Analysis of circulating hem-endothelial marker RNA levels in preterm infants
1 Neonatal Department, Chaim Sheba Medical Center, Tel Aviv University, Tel Aviv, Israel
2 Pediatric Stem Cell Research Institute Chaim Sheba Medical Center, Tel Aviv University, Tel Aviv, Israel
3 Division of Immunology, Children's Hospital, Harvard Medical School, Boston, USA
4 Department of Pediatrics, Chaim Sheba Medical Center, Sackler School of Medicine, Tel Aviv University, Tel Aviv, Israel
BMC Pediatrics 2009, 9:42 doi:10.1186/1471-2431-9-42Published: 25 June 2009
Circulating endothelial cells may serve as novel markers of angiogenesis. These include a subset of hem-endothelial progenitor cells that play a vital role in vascular growth and repair. The presence and clinical implications of circulating RNA levels as an expression for hematopoietic and endothelial-specific markers have not been previously evaluated in preterm infants.
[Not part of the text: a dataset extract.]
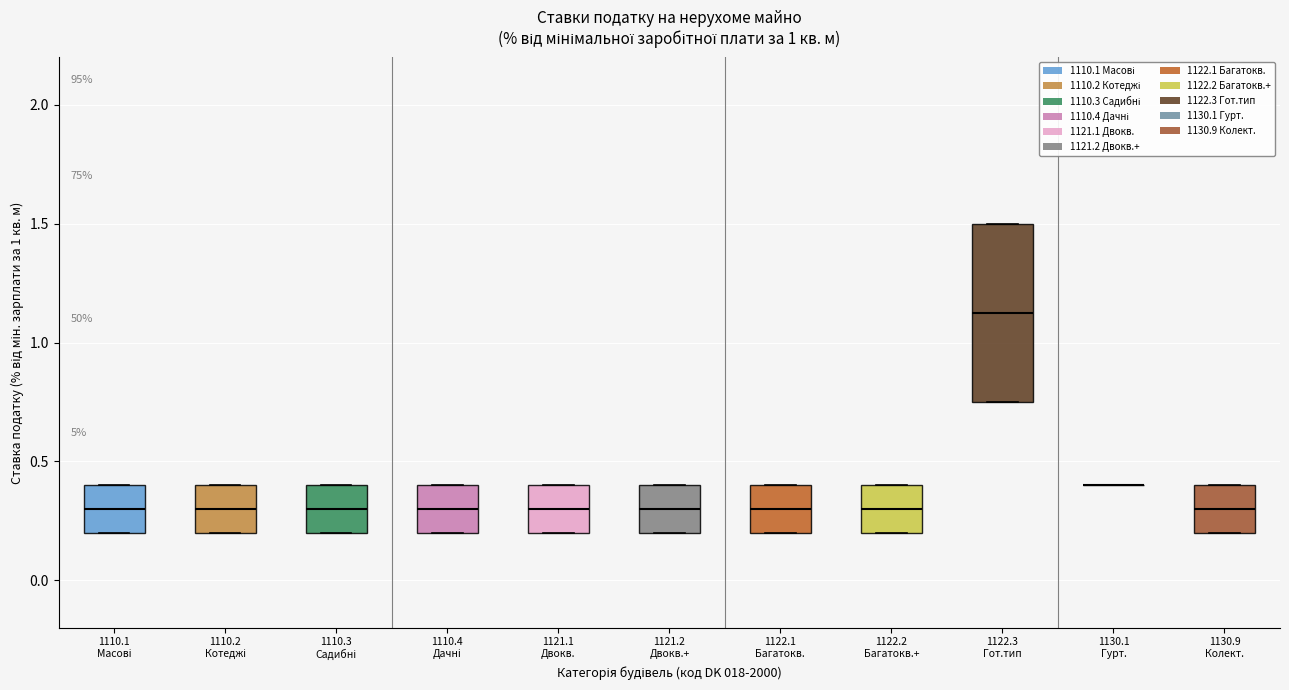

Where is the lower edge of the box for 1110.2 Котеджі on the y-axis? The values are not printed on the chart, so give them approximately, as read against the axis.

0.20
This study aims to determine circulating RNA levels of hem-endothelial marker genes in peripheral blood of preterm infants and begin to correlate these findings with prenatal complications.
Peripheral blood samples from seventeen preterm neonates were analyzed at three consecutive post-delivery time points (day 3–5, 10–15 and 30). Using quantitative reverse transcription-polymerase chain reaction we studied the expression patterns of previously established hem-endothelial-specific progenitor-associated genes (AC133, Tie-2, Flk-1 (VEGFR2) and Scl/Tal1) in association with characteristics of prematurity and preterm morbidity.
Circulating Tie-2 and SCL/Tal1 RNA levels displayed an inverse correlation to gestational age (GA). We observed significantly elevated Tie-2 levels in preterm infants born to mothers with amnionitis, and in infants with sustained brain echogenicity on brain sonography. Other markers showed similar expression patterns yet we could not demonstrate statistically significant correlations.
These preliminary findings suggest that circulating RNA levels especially Tie2 and SCL decline with maturation and might relate to some preterm complication. Further prospective follow up of larger cohorts are required to establish this association.